EXERCISE REQUIREMENTS:
From the line containing "Жил он там спокойно, ремонт" to the end of the records, print every line exactly, both ends included, and leave out the pictures.

Data entries:
========

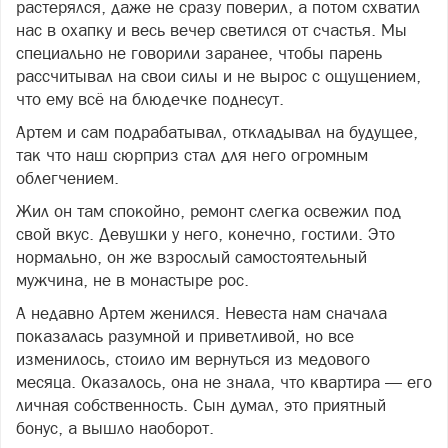
растерялся, даже не сразу поверил, а потом схватил
нас в охапку и весь вечер светился от счастья. Мы
специально не говорили заранее, чтобы парень
рассчитывал на свои силы и не вырос с ощущением,
что ему всё на блюдечке поднесут.
Артем и сам подрабатывал, откладывал на будущее,
так что наш сюрприз стал для него огромным
облегчением.
Жил он там спокойно, ремонт слегка освежил под
свой вкус. Девушки у него, конечно, гостили. Это
нормально, он же взрослый самостоятельный
мужчина, не в монастыре рос.
А недавно Артем женился. Невеста нам сначала
показалась разумной и приветливой, но все
изменилось, стоило им вернуться из медового
месяца. Оказалось, она не знала, что квартира — его
личная собственность. Сын думал, это приятный
бонус, а вышло наоборот.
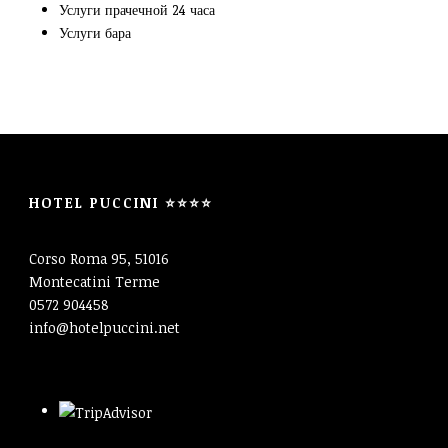
Услуги прачечной 24 часа
Услуги бара
HOTEL PUCCINI ⭐⭐⭐⭐
Corso Roma 95, 51016
Montecatini Terme
0572 904458
info@hotelpuccini.net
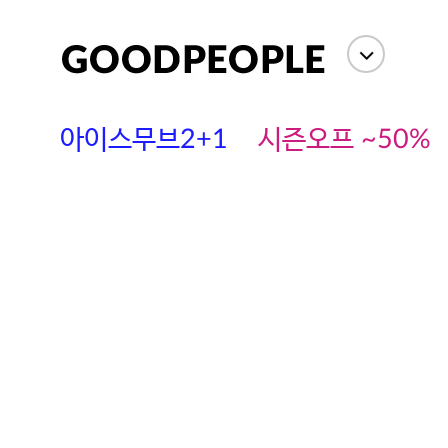
아이스무브2+1
시즌오프 ~50%
에스까다
스딘
츄츄안나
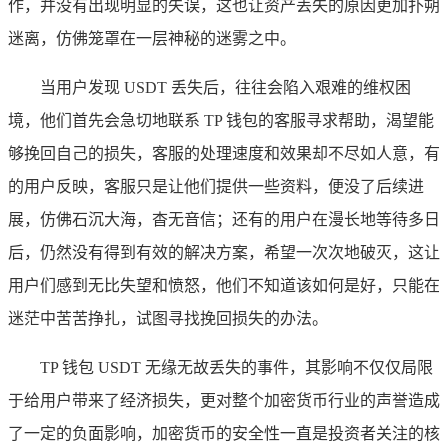
作，并没有出现明显的失误，这也让资产丢失的原因更加扑朔
迷离，仿佛笼罩在一层神秘的迷雾之中。
当用户发现 USDT 丢失后，往往会陷入艰难的维权困
境，他们首先会急切地联系 TP 钱包的客服寻求帮助，渴望能
够挽回自己的损失，客服的处理速度和效果却不尽如人意，有
的用户反映，客服只是让他们提供一些资料，便没了后续进
展，仿佛石沉大海，杳无音信；还有的用户在漫长地等待多日
后，仍然没有得到有效的解决方案，希望一次次地破灭，这让
用户们感到无比失望和愤怒，他们不知道该如何是好，只能在
迷茫中苦苦挣扎，试图寻找挽回损失的办法。
TP 钱包 USDT 无缘无故丢失的事件，其影响不仅仅局限
于给用户带来了经济损失，更对整个加密货币行业的声誉造成
了一定的负面影响，加密货币的安全性一直是投资者关注的核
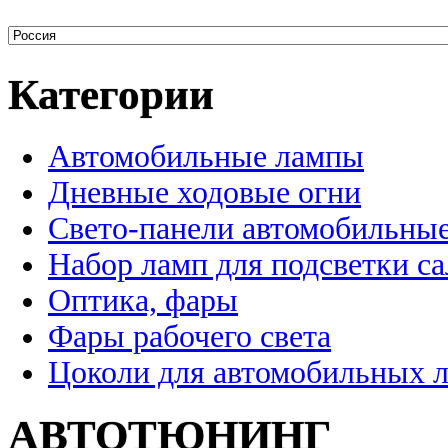
Категории
Автомобильные лампы
Дневные ходовые огни
Свето-панели автомобильны
Набор ламп для подсветки с
Оптика, фары
Фары рабочего света
Цоколи для автомобильных 
АВТОТЮНИНГ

========

REPLY TO THE TASK:
Жил он там спокойно, ремонт слегка освежил под
свой вкус. Девушки у него, конечно, гостили. Это
нормально, он же взрослый самостоятельный
мужчина, не в монастыре рос.
А недавно Артем женился. Невеста нам сначала
показалась разумной и приветливой, но все
изменилось, стоило им вернуться из медового
месяца. Оказалось, она не знала, что квартира — его
личная собственность. Сын думал, это приятный
бонус, а вышло наоборот.
Услуги прачечной 24 часа
Услуги бара
HOTEL PUCCINI ⭐⭐⭐⭐
Corso Roma 95, 51016
Montecatini Terme
0572 904458
info@hotelpuccini.net
아이스무브2+1
시즌오프 ~50%
에스까다
스딘
츄츄안나
作，并没有出现明显的失误，这也让资产丢失的原因更加扑朔
迷离，仿佛笼罩在一层神秘的迷雾之中。
当用户发现 USDT 丢失后，往往会陷入艰难的维权困
境，他们首先会急切地联系 TP 钱包的客服寻求帮助，渴望能
够挽回自己的损失，客服的处理速度和效果却不尽如人意，有
的用户反映，客服只是让他们提供一些资料，便没了后续进
展，仿佛石沉大海，杳无音信；还有的用户在漫长地等待多日
后，仍然没有得到有效的解决方案，希望一次次地破灭，这让
用户们感到无比失望和愤怒，他们不知道该如何是好，只能在
迷茫中苦苦挣扎，试图寻找挽回损失的办法。
TP 钱包 USDT 无缘无故丢失的事件，其影响不仅仅局限
于给用户带来了经济损失，更对整个加密货币行业的声誉造成
了一定的负面影响，加密货币的安全性一直是投资者关注的核
Категории
Автомобильные лампы
Дневные ходовые огни
Свето-панели автомобильны
Набор ламп для подсветки с
Оптика, фары
Фары рабочего света
Цоколи для автомобильных 
АВТОТЮНИНГ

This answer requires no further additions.